Every year we get to honor the women that birthed us or fed us, changed our diapers, nurtured and loved us – or those who functioned in that role. While no mother is perfect, these women helped us get to this stage of life. My Mom, Chris, has been enjoying heaven for nearly six years.
This is my favorite picture of us, and it sits on my shelf in my office. Every day, I am reminded of how much she invested in me – not just physically and emotionally but spiritually.
Right after I was ordained at Valley Christian Church back in ’97, she told me she always knew I’d become a pastor. She’d prayed for it! Even when, in my late teens, I’d rebelled against everything religious and wandered far from God, she remained hopeful. That desire to see me grow in Christ was backed up by living a life that demonstrated His goodness.
At Mom’s celebration of life, I got to emphasize a few lessons she taught me about growing spiritually. To begin with, she taught me patience. I don’t know if it’s just a guy thing, but we men generally lack this quality. Mom had a very long fuse that she kept hidden. It took a lot to get her to explode. However...!
My sister & I have a great relationship, but with 2 young kids on her small salary, we had to share a room, which led to tension! “Mom, she started it!” “No, he hit me first!” And yet she could solve our problems, and we’d go back to playing.
But, when we crossed the line, and there was one, we knew it! She would raise her hands up in the air, shake them, and say at the top of her voice: “One of you just hurry up and kill the other one so I can have some peace and quiet!” Yeah, that made us stop in a hurry! Later on, we all laughed at it. She said it was her tactic for us to get along.

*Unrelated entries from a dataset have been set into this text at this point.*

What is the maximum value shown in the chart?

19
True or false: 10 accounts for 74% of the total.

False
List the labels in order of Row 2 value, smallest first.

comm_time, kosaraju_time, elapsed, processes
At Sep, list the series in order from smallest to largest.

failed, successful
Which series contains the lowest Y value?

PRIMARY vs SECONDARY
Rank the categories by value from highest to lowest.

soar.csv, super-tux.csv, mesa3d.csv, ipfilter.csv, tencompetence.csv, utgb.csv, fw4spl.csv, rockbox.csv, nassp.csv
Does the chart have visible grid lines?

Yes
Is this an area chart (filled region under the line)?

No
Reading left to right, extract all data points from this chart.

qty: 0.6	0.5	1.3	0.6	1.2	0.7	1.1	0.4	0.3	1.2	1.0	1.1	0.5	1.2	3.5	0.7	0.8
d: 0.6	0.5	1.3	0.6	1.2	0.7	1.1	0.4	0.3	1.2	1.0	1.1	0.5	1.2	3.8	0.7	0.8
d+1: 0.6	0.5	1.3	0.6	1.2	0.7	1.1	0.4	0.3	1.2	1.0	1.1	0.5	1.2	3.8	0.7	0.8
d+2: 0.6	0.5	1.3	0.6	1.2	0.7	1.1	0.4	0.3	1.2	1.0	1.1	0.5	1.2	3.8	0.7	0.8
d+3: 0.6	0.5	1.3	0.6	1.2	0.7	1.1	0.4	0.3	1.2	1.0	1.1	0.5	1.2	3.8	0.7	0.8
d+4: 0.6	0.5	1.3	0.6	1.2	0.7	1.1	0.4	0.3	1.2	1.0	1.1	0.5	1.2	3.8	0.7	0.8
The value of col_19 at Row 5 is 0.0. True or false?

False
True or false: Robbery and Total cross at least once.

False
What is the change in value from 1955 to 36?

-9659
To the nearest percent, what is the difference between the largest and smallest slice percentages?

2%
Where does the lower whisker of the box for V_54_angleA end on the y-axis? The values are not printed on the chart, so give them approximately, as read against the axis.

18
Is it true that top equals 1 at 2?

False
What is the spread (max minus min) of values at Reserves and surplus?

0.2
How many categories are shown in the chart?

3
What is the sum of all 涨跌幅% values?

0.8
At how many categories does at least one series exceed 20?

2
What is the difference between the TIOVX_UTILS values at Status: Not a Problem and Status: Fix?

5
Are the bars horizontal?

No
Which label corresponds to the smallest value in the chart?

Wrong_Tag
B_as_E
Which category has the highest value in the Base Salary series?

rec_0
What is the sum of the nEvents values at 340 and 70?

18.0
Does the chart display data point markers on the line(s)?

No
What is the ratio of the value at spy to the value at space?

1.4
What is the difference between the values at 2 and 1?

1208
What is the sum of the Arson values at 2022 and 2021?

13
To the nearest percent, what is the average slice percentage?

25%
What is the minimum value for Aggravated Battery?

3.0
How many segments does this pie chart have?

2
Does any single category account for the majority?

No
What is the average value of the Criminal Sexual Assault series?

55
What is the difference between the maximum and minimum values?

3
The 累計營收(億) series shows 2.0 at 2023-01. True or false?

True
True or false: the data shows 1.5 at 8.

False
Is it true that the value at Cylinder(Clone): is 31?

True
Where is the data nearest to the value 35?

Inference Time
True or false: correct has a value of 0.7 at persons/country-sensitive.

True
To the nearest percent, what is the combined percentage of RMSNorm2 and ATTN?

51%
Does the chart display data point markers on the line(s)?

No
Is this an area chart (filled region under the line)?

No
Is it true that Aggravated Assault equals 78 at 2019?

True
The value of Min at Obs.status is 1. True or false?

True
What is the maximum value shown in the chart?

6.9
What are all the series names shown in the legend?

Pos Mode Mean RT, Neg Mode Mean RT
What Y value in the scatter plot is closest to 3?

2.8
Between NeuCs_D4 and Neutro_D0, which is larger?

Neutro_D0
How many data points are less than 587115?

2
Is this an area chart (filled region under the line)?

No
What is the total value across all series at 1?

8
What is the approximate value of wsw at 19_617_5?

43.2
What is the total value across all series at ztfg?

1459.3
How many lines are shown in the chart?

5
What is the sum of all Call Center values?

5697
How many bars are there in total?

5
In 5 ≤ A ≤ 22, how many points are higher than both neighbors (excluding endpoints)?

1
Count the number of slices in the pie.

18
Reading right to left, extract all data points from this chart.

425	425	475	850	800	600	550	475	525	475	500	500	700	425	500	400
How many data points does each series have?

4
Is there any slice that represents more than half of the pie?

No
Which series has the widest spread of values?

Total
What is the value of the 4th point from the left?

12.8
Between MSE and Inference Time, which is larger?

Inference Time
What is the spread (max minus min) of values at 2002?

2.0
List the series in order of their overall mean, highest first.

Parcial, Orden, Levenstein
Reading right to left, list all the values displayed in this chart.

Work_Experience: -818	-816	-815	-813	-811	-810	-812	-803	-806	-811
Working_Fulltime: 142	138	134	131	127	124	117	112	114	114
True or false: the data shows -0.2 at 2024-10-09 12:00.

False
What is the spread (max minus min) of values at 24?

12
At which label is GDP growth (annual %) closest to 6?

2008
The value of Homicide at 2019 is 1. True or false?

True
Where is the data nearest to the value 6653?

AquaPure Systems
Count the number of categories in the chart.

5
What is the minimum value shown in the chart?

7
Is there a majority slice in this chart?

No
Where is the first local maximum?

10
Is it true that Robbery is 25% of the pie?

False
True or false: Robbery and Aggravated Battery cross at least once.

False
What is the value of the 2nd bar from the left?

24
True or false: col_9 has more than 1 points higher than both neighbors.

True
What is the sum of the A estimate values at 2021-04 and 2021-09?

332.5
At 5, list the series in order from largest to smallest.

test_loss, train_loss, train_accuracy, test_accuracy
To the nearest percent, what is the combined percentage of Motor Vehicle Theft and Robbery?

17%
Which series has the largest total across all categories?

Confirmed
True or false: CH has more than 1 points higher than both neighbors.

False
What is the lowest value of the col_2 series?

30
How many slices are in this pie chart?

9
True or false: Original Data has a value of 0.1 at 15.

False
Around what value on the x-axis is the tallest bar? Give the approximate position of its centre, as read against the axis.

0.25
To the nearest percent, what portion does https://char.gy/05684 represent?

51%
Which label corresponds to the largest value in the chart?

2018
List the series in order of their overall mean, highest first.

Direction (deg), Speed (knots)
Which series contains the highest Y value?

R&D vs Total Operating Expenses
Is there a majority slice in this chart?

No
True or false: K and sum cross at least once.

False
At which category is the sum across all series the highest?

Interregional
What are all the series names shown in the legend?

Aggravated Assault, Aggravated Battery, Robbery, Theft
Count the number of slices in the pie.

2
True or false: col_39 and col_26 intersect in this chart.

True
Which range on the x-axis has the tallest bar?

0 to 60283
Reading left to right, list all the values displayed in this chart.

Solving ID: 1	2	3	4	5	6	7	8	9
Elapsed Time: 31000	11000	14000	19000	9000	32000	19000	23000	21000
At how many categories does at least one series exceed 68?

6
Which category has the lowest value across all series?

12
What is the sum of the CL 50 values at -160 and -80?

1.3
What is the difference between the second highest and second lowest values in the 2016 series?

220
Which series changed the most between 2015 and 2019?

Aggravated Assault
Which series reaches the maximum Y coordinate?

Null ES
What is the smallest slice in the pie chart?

Mom couldn’t understand our quarreling slash loving relationship because she was an only child. So, she taught us to love each other because we were all the siblings we’d get. We needed that lesson because we endured many painful years of abuse from our stepfather and stepsiblings. But Mom was our rock to see us through it, with God’s strength, teaching us to love without reservation when others in our lives didn’t do that for us.
She didn’t know how God would intervene, but she knew He would. Mom demonstrated a tough endurance that persevered! She taught us what complete reliance upon the Lord looked like!
But she was also humble. When we were involved in a major auto accident, Mom never physically recovered from her injuries but never let others know the pain she endured. Why? Because to Mom, you were the most important person in the room, not her! She had a selfless quality that I know Jesus honors. She exemplified how to be an amazing mother, balancing work and caring for my aging grandmother.
Two days before she died, I asked her what she wanted people to remember about her. She simply said: “That I once was Saul, but now I’m Paul.” And I thought, wow, she’s teaching us even as she leaves this earth! Her regrets of running from Jesus in her younger years had now been radically transformed into a witness of God’s grace to grow a person spiritually.
And now, she is experiencing what Paul did. 2nd Timothy 4:6-8 says, “For I am already being poured out like a drink offering, and the time has come for my departure. I have fought the good fight, I have finished the race, I have kept the faith. Now there is in store for me the crown of righteousness, which the Lord, the righteous Judge, will award to me on that day--and not only to me, but also to all who have longed for his appearing.”
May we keep learning the spiritual lessons Mom taught - over and over again, until we, too, receive that crown as we meet Jesus face to face!